§ Problem to work on: Copy out each line of the data below in which "Left" appears.

====== Material provided ======

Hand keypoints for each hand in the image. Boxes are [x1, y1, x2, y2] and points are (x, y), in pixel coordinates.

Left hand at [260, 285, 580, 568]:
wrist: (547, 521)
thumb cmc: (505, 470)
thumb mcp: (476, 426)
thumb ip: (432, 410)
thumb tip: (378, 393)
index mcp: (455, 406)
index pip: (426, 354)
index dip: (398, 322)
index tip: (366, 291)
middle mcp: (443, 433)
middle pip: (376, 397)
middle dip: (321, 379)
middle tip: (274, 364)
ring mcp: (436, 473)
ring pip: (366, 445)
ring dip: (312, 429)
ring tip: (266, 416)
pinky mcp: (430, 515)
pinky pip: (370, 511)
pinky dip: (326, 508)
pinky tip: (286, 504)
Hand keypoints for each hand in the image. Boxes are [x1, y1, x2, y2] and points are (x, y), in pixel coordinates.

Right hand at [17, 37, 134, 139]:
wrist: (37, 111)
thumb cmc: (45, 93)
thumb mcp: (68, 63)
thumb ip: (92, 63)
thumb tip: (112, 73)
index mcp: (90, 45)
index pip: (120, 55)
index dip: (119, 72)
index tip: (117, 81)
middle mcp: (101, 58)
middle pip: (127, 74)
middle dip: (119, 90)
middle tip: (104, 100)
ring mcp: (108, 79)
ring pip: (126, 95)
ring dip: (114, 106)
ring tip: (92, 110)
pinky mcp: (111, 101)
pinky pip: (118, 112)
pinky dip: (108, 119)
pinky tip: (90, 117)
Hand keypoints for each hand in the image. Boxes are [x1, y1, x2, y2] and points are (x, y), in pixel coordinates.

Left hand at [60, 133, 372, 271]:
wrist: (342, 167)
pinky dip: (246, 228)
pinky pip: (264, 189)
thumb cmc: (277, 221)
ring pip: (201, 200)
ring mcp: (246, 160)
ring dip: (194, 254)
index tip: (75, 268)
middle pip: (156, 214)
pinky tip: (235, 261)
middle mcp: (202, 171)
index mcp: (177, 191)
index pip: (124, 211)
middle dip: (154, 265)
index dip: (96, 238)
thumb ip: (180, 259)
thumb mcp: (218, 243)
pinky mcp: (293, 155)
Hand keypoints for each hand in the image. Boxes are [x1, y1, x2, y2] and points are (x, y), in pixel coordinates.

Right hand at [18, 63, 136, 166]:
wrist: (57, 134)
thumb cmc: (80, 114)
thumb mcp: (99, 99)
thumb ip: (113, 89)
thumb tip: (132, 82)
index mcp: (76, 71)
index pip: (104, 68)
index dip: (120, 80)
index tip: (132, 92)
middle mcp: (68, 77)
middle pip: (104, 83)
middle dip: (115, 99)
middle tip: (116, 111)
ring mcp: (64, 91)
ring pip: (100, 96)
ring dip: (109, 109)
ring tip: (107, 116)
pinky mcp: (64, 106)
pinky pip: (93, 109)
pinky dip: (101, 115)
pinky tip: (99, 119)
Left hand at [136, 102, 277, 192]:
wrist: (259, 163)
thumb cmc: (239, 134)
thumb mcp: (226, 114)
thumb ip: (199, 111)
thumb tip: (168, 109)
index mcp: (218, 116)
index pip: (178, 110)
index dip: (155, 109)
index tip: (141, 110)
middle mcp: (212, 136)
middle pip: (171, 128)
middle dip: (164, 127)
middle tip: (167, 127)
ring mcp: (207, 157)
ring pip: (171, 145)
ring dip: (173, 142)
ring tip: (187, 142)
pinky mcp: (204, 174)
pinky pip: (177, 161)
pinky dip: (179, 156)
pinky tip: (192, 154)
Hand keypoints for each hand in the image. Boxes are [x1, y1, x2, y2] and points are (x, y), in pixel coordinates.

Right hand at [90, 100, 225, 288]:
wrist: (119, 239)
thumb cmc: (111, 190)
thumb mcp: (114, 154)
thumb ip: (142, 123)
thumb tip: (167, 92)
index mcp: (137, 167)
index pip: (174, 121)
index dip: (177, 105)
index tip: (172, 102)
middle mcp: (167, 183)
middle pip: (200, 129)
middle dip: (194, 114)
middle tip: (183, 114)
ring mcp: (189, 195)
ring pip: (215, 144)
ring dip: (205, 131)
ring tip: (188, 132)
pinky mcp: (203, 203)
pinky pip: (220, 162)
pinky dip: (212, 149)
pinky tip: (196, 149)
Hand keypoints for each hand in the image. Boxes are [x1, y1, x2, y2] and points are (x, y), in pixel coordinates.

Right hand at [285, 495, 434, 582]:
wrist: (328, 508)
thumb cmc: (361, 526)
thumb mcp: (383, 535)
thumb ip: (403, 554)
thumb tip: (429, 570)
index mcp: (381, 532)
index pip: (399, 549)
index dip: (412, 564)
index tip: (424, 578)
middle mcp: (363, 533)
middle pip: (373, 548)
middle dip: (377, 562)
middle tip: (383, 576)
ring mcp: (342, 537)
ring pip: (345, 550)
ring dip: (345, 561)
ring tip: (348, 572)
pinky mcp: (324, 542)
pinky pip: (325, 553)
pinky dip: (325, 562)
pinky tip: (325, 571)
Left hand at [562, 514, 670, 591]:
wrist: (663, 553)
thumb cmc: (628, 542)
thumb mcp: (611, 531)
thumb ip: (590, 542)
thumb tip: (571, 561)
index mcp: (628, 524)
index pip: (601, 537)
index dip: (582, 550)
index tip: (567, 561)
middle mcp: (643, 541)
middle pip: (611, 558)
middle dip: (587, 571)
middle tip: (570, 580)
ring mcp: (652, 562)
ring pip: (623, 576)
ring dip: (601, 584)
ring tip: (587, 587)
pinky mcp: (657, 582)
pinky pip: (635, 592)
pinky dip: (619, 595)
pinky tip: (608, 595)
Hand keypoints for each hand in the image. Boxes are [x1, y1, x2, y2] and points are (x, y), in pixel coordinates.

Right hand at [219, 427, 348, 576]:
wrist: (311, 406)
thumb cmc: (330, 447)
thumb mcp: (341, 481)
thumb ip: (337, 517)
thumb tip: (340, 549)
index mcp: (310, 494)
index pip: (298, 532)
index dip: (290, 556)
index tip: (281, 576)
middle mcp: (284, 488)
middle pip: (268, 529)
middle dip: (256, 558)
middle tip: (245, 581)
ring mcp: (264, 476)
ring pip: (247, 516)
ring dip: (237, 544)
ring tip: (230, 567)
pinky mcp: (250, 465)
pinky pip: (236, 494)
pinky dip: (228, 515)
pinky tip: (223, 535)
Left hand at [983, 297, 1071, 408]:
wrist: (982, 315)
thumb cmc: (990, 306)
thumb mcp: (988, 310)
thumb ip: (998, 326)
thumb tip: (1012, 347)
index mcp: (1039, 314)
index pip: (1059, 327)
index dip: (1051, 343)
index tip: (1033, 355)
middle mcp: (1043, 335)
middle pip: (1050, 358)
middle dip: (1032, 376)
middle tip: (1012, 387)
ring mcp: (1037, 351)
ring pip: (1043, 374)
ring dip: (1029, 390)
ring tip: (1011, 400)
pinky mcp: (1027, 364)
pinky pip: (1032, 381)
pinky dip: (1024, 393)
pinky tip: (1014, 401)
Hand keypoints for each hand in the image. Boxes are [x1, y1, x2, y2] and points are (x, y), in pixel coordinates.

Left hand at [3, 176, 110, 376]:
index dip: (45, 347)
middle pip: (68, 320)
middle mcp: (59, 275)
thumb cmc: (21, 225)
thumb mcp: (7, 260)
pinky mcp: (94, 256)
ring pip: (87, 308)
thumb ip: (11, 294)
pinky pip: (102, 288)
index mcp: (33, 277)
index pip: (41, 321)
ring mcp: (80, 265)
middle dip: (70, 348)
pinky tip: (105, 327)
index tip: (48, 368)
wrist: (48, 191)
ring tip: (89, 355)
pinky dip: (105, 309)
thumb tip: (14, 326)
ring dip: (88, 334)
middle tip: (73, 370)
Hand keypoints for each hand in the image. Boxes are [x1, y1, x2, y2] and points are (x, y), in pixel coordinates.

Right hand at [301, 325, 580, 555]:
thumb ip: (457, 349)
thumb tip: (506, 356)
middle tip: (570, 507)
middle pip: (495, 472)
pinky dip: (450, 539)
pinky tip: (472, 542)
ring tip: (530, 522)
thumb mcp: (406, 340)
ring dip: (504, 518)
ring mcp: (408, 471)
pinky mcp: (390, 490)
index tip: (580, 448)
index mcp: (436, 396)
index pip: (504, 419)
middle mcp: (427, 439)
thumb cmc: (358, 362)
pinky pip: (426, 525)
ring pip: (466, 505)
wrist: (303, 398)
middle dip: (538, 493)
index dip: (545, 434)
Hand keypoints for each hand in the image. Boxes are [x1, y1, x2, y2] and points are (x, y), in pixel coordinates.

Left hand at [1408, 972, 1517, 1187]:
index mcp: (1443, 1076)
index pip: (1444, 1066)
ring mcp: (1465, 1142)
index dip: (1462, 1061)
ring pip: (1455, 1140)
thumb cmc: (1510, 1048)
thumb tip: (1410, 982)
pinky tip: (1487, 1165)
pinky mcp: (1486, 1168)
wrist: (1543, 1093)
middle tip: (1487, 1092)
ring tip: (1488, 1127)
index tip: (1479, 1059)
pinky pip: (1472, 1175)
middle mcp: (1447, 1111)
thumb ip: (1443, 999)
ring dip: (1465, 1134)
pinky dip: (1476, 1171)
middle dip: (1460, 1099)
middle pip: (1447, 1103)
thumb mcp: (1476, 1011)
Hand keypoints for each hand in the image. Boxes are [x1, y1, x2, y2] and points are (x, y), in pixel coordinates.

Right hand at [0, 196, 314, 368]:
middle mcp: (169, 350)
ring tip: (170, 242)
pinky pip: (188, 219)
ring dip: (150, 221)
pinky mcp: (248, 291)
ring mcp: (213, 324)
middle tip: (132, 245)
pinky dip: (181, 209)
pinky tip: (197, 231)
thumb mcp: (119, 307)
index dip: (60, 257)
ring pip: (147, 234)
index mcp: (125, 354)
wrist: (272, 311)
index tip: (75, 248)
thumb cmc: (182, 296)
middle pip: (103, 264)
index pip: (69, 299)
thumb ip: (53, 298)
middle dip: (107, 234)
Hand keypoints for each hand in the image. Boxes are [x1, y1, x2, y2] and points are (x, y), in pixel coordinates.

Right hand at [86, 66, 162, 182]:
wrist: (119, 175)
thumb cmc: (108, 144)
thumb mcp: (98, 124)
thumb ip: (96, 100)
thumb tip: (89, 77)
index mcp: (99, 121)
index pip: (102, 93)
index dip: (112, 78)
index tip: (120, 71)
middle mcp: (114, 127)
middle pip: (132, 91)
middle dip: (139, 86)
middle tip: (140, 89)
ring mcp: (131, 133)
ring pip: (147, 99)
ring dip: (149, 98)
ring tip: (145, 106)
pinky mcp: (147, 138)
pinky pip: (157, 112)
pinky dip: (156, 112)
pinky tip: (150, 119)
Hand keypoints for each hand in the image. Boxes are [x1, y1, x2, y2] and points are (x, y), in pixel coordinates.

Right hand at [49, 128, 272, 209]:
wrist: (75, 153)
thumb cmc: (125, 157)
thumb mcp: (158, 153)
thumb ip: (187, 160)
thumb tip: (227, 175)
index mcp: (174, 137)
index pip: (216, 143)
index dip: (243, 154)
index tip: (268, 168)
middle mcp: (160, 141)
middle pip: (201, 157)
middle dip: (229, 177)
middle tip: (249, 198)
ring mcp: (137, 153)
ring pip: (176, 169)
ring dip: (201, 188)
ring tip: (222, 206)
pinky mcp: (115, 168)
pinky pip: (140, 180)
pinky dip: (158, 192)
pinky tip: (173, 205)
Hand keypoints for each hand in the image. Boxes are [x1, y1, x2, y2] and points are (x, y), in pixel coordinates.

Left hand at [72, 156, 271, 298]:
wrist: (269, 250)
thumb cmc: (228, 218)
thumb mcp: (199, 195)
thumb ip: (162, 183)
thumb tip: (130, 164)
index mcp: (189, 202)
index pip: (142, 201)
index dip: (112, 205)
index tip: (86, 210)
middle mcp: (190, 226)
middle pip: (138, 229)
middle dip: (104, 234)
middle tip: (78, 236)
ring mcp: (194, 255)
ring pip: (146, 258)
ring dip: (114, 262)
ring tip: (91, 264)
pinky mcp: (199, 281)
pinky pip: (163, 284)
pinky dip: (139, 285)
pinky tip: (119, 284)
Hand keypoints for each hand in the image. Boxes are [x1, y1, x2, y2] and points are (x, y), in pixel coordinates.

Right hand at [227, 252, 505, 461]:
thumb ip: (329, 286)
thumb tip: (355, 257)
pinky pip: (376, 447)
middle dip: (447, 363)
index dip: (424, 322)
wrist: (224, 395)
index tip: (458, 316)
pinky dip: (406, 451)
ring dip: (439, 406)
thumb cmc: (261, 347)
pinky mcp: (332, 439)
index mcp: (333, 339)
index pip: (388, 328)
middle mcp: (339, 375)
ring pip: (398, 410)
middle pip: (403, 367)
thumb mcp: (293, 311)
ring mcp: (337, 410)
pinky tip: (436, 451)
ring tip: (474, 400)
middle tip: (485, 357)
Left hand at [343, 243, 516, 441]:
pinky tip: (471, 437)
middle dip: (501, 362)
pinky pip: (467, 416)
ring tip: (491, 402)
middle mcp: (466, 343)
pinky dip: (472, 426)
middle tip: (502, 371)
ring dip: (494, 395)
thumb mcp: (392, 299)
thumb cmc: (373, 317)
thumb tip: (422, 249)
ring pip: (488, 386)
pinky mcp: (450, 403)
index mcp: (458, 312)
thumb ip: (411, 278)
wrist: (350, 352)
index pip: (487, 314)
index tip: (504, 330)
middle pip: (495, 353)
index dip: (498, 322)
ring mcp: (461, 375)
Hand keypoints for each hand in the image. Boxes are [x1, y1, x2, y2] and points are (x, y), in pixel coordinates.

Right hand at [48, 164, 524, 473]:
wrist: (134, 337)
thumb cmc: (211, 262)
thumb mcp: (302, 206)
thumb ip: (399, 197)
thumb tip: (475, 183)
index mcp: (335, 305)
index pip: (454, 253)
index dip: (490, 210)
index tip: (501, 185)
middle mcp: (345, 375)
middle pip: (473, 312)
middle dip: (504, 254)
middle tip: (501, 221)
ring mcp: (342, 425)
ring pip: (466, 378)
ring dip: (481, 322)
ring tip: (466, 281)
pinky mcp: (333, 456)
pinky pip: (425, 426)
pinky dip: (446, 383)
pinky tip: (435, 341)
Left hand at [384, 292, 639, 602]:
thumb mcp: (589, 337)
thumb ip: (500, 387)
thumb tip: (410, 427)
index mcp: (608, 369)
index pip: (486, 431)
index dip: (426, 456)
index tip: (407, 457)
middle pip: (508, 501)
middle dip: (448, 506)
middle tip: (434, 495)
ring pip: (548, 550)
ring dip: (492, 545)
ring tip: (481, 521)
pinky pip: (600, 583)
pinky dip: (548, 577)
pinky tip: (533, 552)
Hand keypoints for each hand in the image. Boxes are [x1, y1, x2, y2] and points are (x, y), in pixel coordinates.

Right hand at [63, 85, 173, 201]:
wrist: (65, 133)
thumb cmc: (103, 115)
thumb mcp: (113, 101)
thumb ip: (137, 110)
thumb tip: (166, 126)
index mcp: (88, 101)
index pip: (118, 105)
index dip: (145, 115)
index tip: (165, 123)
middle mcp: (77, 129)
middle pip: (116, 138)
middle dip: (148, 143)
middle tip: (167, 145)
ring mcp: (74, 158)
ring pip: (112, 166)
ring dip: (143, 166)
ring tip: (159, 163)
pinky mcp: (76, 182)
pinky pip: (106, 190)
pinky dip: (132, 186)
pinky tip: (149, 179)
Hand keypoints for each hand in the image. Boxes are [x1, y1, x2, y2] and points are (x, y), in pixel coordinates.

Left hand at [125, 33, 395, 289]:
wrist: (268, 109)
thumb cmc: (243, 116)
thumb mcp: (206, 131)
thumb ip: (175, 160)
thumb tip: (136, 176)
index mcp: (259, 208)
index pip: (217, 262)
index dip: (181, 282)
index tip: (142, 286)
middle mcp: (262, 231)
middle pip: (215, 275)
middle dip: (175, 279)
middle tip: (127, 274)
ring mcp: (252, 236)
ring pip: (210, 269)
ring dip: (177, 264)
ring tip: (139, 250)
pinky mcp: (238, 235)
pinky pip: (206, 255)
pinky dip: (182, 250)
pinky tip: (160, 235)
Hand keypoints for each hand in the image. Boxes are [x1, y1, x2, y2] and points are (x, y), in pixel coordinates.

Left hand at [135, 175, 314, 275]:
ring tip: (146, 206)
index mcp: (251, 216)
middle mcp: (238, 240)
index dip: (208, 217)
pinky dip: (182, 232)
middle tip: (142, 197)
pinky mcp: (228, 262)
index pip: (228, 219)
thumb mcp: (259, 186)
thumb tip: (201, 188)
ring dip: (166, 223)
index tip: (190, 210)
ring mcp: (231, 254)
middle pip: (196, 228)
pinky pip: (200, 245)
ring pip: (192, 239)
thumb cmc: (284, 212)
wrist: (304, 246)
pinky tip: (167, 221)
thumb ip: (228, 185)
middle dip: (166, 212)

======

§ Output below:
Left hand at [260, 285, 580, 568]:
Left hand at [60, 133, 372, 271]:
Left hand at [136, 102, 277, 192]:
Left hand at [562, 514, 670, 591]:
Left hand at [983, 297, 1071, 408]:
Left hand at [3, 176, 110, 376]:
Left hand at [1408, 972, 1517, 1187]:
Left hand at [72, 156, 271, 298]:
Left hand at [343, 243, 516, 441]:
Left hand at [384, 292, 639, 602]:
Left hand at [125, 33, 395, 289]:
Left hand at [135, 175, 314, 275]:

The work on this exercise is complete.